Transat 1964, Eric Tabarly, vainqueur en solitaire

Daniel gilles
Culture
En juin 1964, le Royal Western Yacht club remet en jeu la coupe de l’Observer destinée au gagnant de l’Observer Singlehanded Transatlantic Race (OSTAR). Au départ de Plymouth, les coureurs parcourent 2 800 milles jusqu’à Newport dans le Rhode Island. Parmi eux se cache un Français qui va rapidement se démarquer.

La naissance d’un prodige

A l’âge de 32 ans, le jeune navigateur conçoit un monocoque spécifiquement pour l’épreuve : une première pour l’époque. Le français bouleverse l’architecture navale et invente une machine à gagner pour un programme précis : naviguer en solitaire contre le vent.

Au fur et à mesure des sorties d’entraînement à bord d’un Tarann (9,50 m), le marin breton se rend compte qu’il peut naviguer sur un bateau plus grand et donc plus rapide. Pen Duick II mesurera quatre mètres de plus (13,50 m). Il est peu voilé pour sa taille et léger pour être manœuvré seul (75 m2 pour 8 tonnes). Sa stabilité de route est renforcée par une petite voile d’artimon de 10 m2 placé à l’extrême arrière. Il sera doté d’une bulle en plexiglas emprunté aux avions (Tabarly a été pilote militaire) et placé au-dessus de la table à cartes pour permettre au skipper d’observer ses voiles sans sortir sur le pont.

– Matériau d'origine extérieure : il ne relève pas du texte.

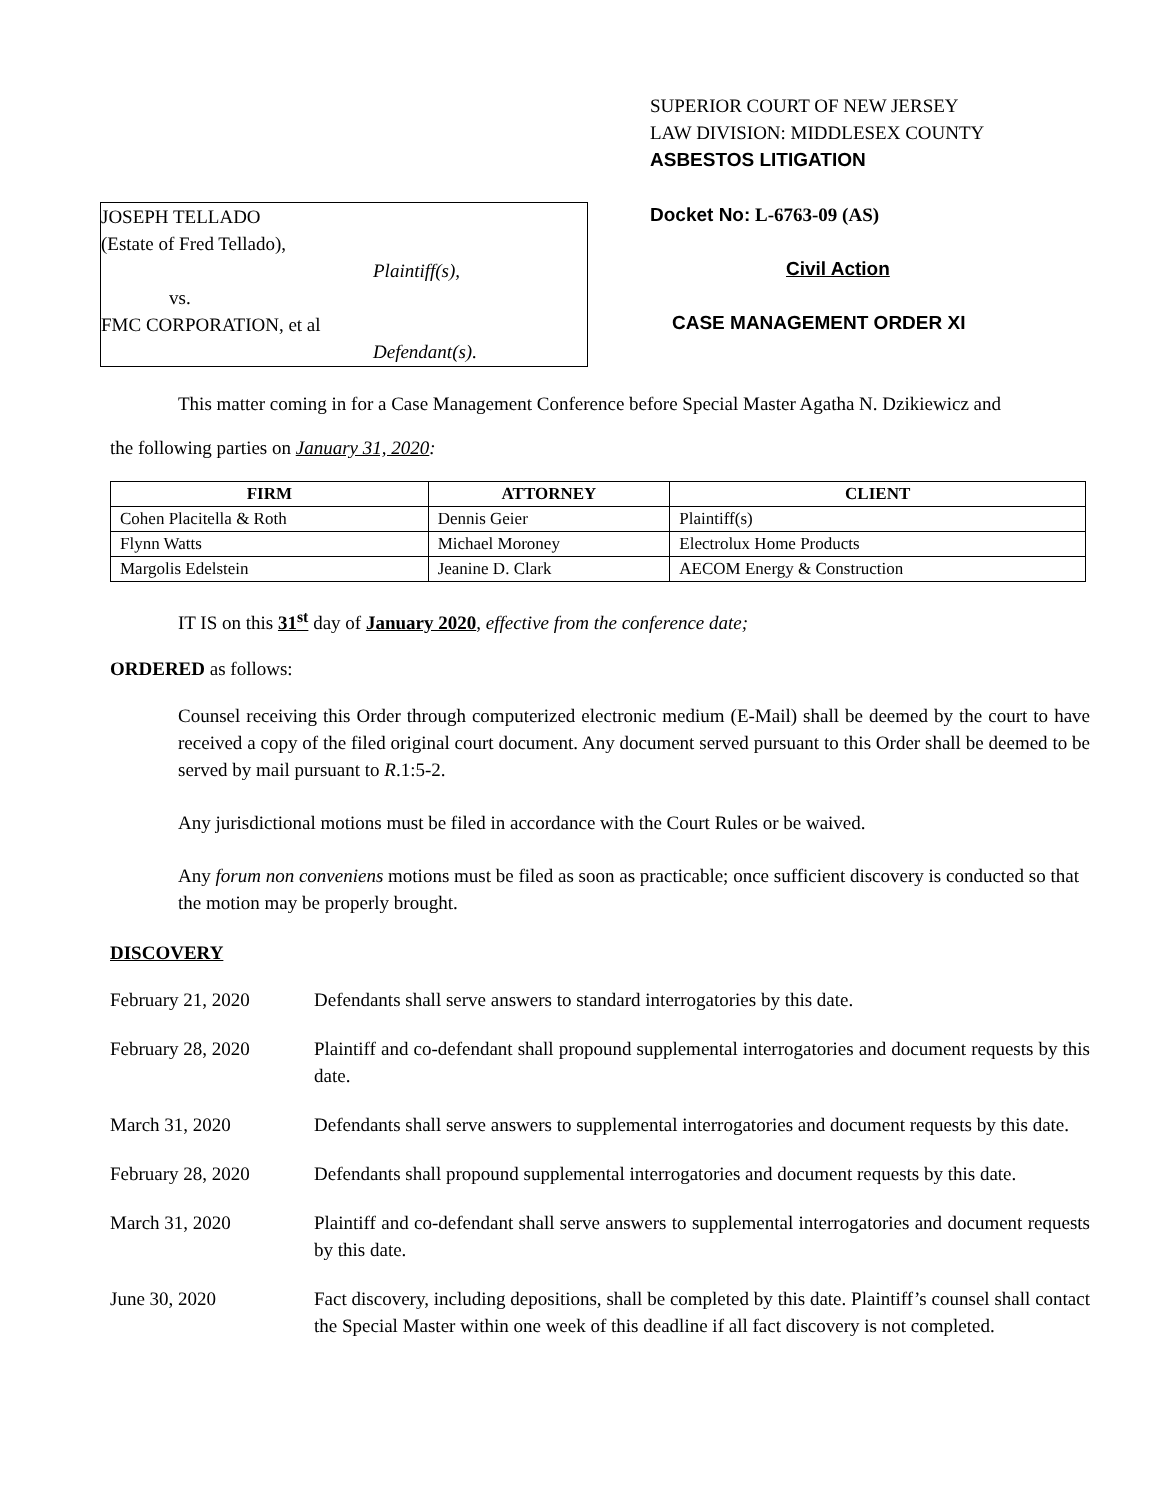JOSEPH TELLADO
(Estate of Fred Tellado),
Plaintiff(s),
vs.
FMC CORPORATION, et al
Defendant(s).
SUPERIOR COURT OF NEW JERSEY
LAW DIVISION: MIDDLESEX COUNTY
ASBESTOS LITIGATION
Docket No: L-6763-09 (AS)
Civil Action
CASE MANAGEMENT ORDER XI
This matter coming in for a Case Management Conference before Special Master Agatha N. Dzikiewicz and
the following parties on January 31, 2020:
| FIRM | ATTORNEY | CLIENT |
| --- | --- | --- |
| Cohen Placitella & Roth | Dennis Geier | Plaintiff(s) |
| Flynn Watts | Michael Moroney | Electrolux Home Products |
| Margolis Edelstein | Jeanine D. Clark | AECOM Energy & Construction |
IT IS on this 31<sup>st</sup> day of January 2020, effective from the conference date;
ORDERED as follows:
Counsel receiving this Order through computerized electronic medium (E-Mail) shall be deemed by the court to have received a copy of the filed original court document. Any document served pursuant to this Order shall be deemed to be served by mail pursuant to R.1:5-2.
Any jurisdictional motions must be filed in accordance with the Court Rules or be waived.
Any forum non conveniens motions must be filed as soon as practicable; once sufficient discovery is conducted so that the motion may be properly brought.
DISCOVERY
February 21, 2020 Defendants shall serve answers to standard interrogatories by this date.
February 28, 2020 Plaintiff and co-defendant shall propound supplemental interrogatories and document requests by this date.
March 31, 2020 Defendants shall serve answers to supplemental interrogatories and document requests by this date.
February 28, 2020 Defendants shall propound supplemental interrogatories and document requests by this date.
March 31, 2020 Plaintiff and co-defendant shall serve answers to supplemental interrogatories and document requests by this date.
June 30, 2020 Fact discovery, including depositions, shall be completed by this date. Plaintiff’s counsel shall contact the Special Master within one week of this deadline if all fact discovery is not completed.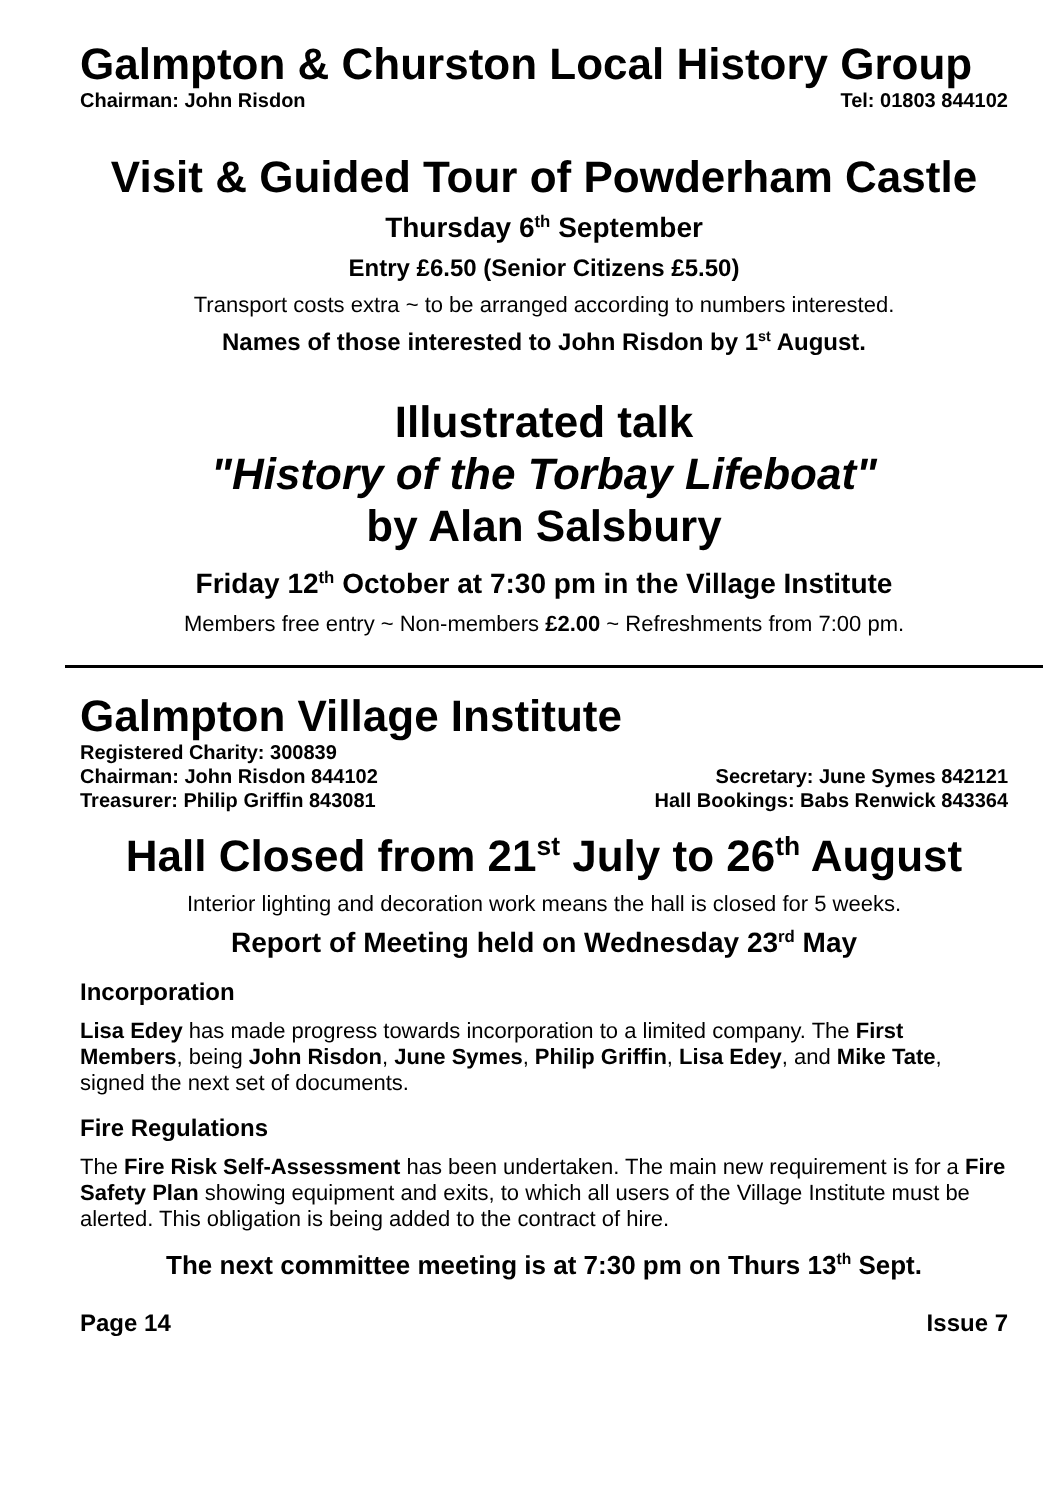Galmpton & Churston Local History Group
Chairman: John Risdon Tel: 01803 844102
Visit & Guided Tour of Powderham Castle
Thursday 6<sup>th</sup> September
Entry £6.50 (Senior Citizens £5.50)
Transport costs extra ~ to be arranged according to numbers interested.
Names of those interested to John Risdon by 1<sup>st</sup> August.
Illustrated talk
"History of the Torbay Lifeboat"
by Alan Salsbury
Friday 12<sup>th</sup> October at 7:30 pm in the Village Institute
Members free entry ~ Non-members £2.00 ~ Refreshments from 7:00 pm.
Galmpton Village Institute
Registered Charity: 300839
Chairman: John Risdon 844102 Secretary: June Symes 842121
Treasurer: Philip Griffin 843081 Hall Bookings: Babs Renwick 843364
Hall Closed from 21<sup>st</sup> July to 26<sup>th</sup> August
Interior lighting and decoration work means the hall is closed for 5 weeks.
Report of Meeting held on Wednesday 23<sup>rd</sup> May
Incorporation
Lisa Edey has made progress towards incorporation to a limited company. The First Members, being John Risdon, June Symes, Philip Griffin, Lisa Edey, and Mike Tate, signed the next set of documents.
Fire Regulations
The Fire Risk Self-Assessment has been undertaken. The main new requirement is for a Fire Safety Plan showing equipment and exits, to which all users of the Village Institute must be alerted. This obligation is being added to the contract of hire.
The next committee meeting is at 7:30 pm on Thurs 13<sup>th</sup> Sept.
Page 14 Issue 7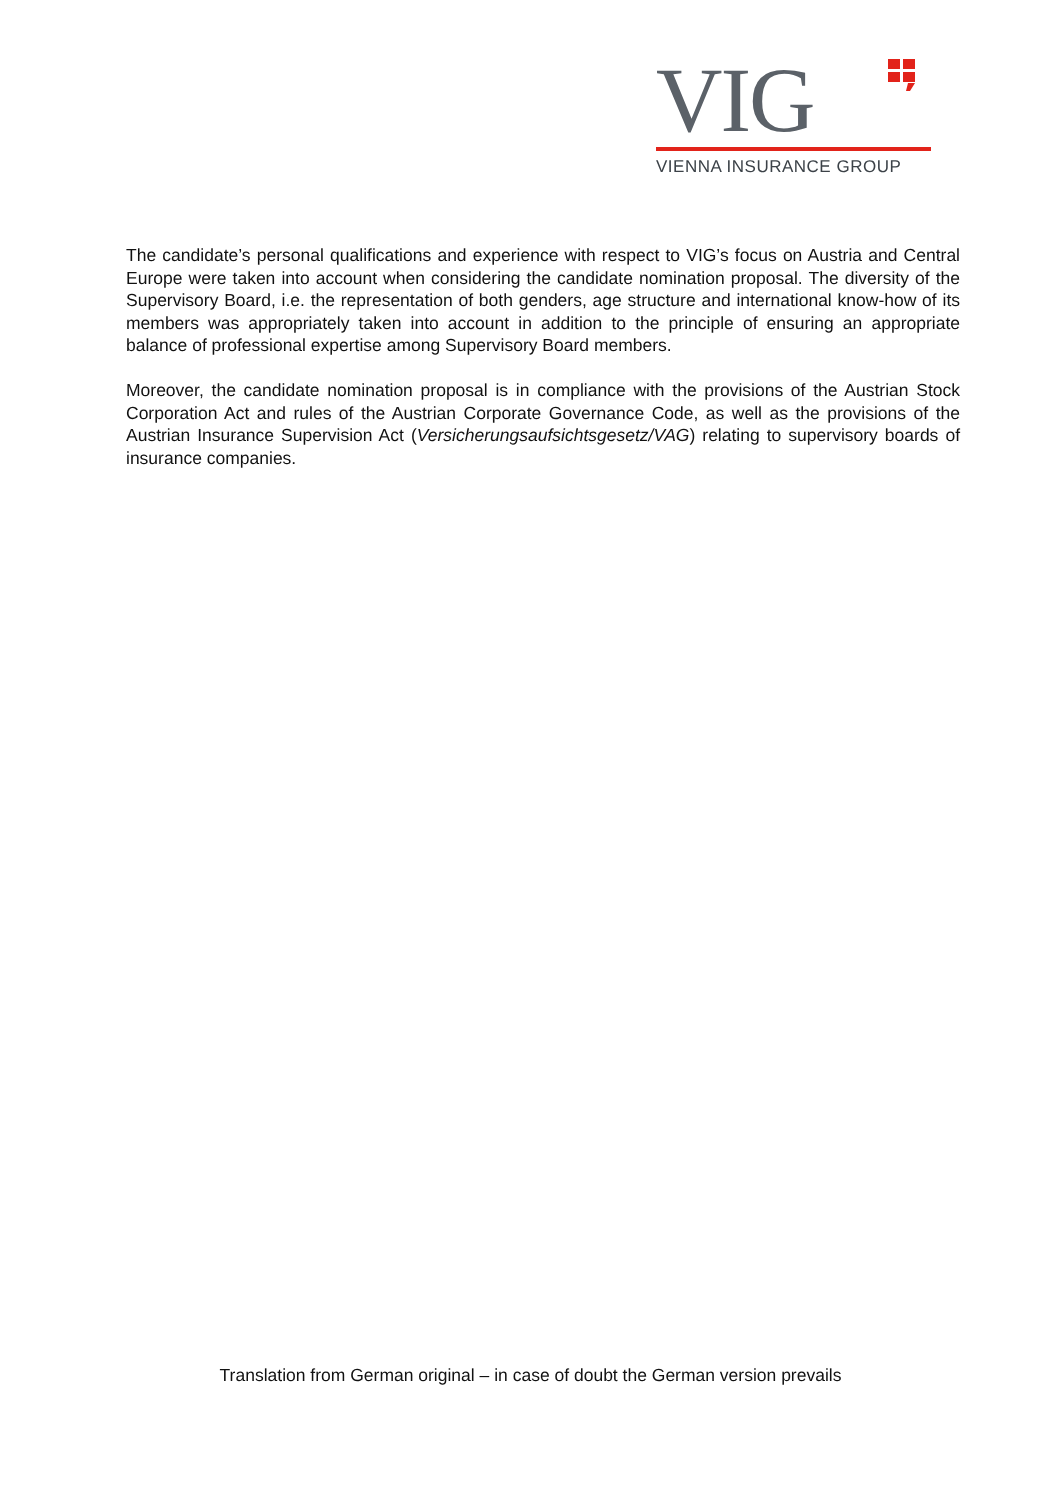VIG
VIENNA INSURANCE GROUP
The candidate’s personal qualifications and experience with respect to VIG’s focus on Austria and Central Europe were taken into account when considering the candidate nomination proposal. The diversity of the Supervisory Board, i.e. the representation of both genders, age structure and international know-how of its members was appropriately taken into account in addition to the principle of ensuring an appropriate balance of professional expertise among Supervisory Board members.
Moreover, the candidate nomination proposal is in compliance with the provisions of the Austrian Stock Corporation Act and rules of the Austrian Corporate Governance Code, as well as the provisions of the Austrian Insurance Supervision Act (Versicherungsaufsichtsgesetz/VAG) relating to supervisory boards of insurance companies.
Translation from German original – in case of doubt the German version prevails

Le 23 mai, il prend le départ et envoie son spi (une voile libre de 82 m2) sous les yeux ébahis des spectateurs et de ses adversaires impuissants à lui donner la réplique !

En route vers la victoire

Au cours de sa traversée, Pen Duick ne subit pas de grosses avaries mais quelques pannes difficiles à gérer par un solitaire. La rupture du pilote automatique, en particulier, aurait pu sonner le glas de sa course. Mais le sens marin hors pair du marin breton lui permet de continuer à faire route tant bien que mal, au prix d’un sommeil perturbé. Il reste 2 000 milles à couvrir pendant lesquels le skipper dort par tranche d’une heure et demi demie. Il pense alors qu’avec cette avarie, la victoire est impossible.

Au 27ème jour de navigation il est en vue de l’arrivée. Une embarcation à moteur vient au-devant de lui. Un homme à l’étrave crie avec un accent nasillard : ” You are the first”.

Quelques heures plus tard Tabarly est déclaré vainqueur de la seconde édition de la Transat en solitaire après 27 jours et 23 heures de compétition. Il devance Francis Chichester et son Gipsy Moth III de 2 jours et 20 heures.

Eric Tabarly vainqueur de la traversée de l'Atlantique, 1964, INA

Un tournant pour la plaisance

En janvier 1965, au cours de l’inauguration du salon Nautique de Paris, Eric Tabarly est chaleureusement félicité par le général de Gaulle.

Avec le recul du temps, la victoire du désormais célèbre numéro 14 revêt une importance singulière. L’époque portait en germe un profond intérêt Français pour les sports de mer et l’approche de la navigation dite de plaisance. La victoire historique de Tabarly contribue à la faire éclore.

En 1965, la production nautique fait un bond considérable avec une croissance de 78% au cours de l’année qui suit la victoire de Tabarly à Newport !

Pourquoi le Pen Duick ?

Le nom du ketch noir victorieux à Newport est emprunté au premier Pen Duick, le bateau que Tabarly hérita de son père en 1952. Eric Tabarly n’aimait pas que l’on dise : Pen Duick I. Et il reprenait toujours son interlocuteur en lui précisant gentiment qu’il s’agissait simplement de Pen Duick, la “mésange à tête noire”.

Ce nom résonne chez tous les navigateurs, devient légendaire, et enchante le milieu de la course au large. Il évoque encore aujourd’hui la célèbre dynastie des bateaux de Tabarly allant jusqu’au Pen Duick VI, vainqueur de la Transat 1976. Chacun d’eux, en leur temps, ont représenté une avancée technologique importante dans le domaine de la compétition à voile de haute mer.